Find the word "Rendered" below. Copy each line that has it.

## Data provided
============================================================

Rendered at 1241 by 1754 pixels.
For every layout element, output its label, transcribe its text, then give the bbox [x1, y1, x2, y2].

============================================================

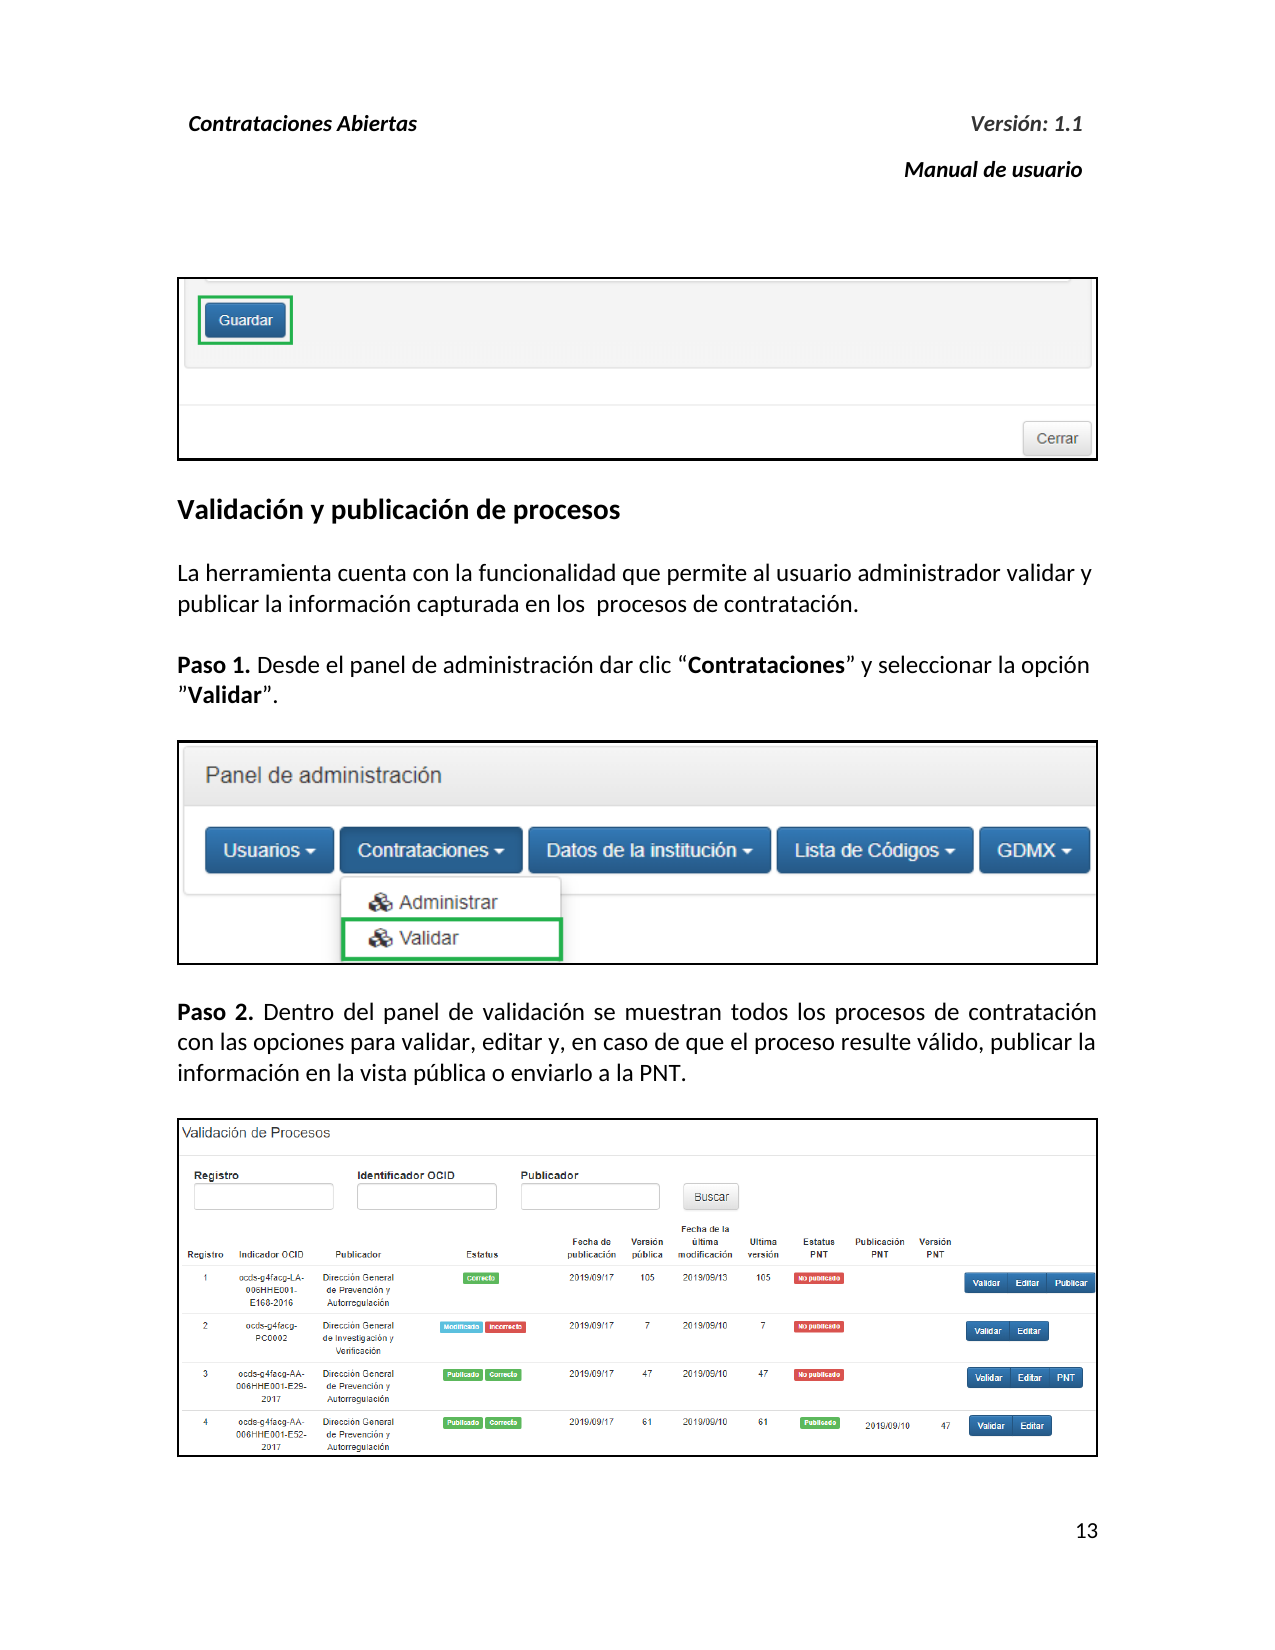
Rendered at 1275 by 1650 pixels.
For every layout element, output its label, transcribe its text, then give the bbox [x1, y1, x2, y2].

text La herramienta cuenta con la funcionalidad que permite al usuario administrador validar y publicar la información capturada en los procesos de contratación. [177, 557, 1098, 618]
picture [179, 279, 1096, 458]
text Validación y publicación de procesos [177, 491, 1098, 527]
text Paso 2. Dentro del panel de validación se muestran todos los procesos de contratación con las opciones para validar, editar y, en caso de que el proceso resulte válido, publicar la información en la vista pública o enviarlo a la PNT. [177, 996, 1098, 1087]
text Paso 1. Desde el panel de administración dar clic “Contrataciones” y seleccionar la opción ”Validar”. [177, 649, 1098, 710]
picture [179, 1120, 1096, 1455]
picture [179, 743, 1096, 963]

============================================================

## Solution below
Rendered at 1241 by 1754 pixels.
Rendered at 1275 by 1650 pixels.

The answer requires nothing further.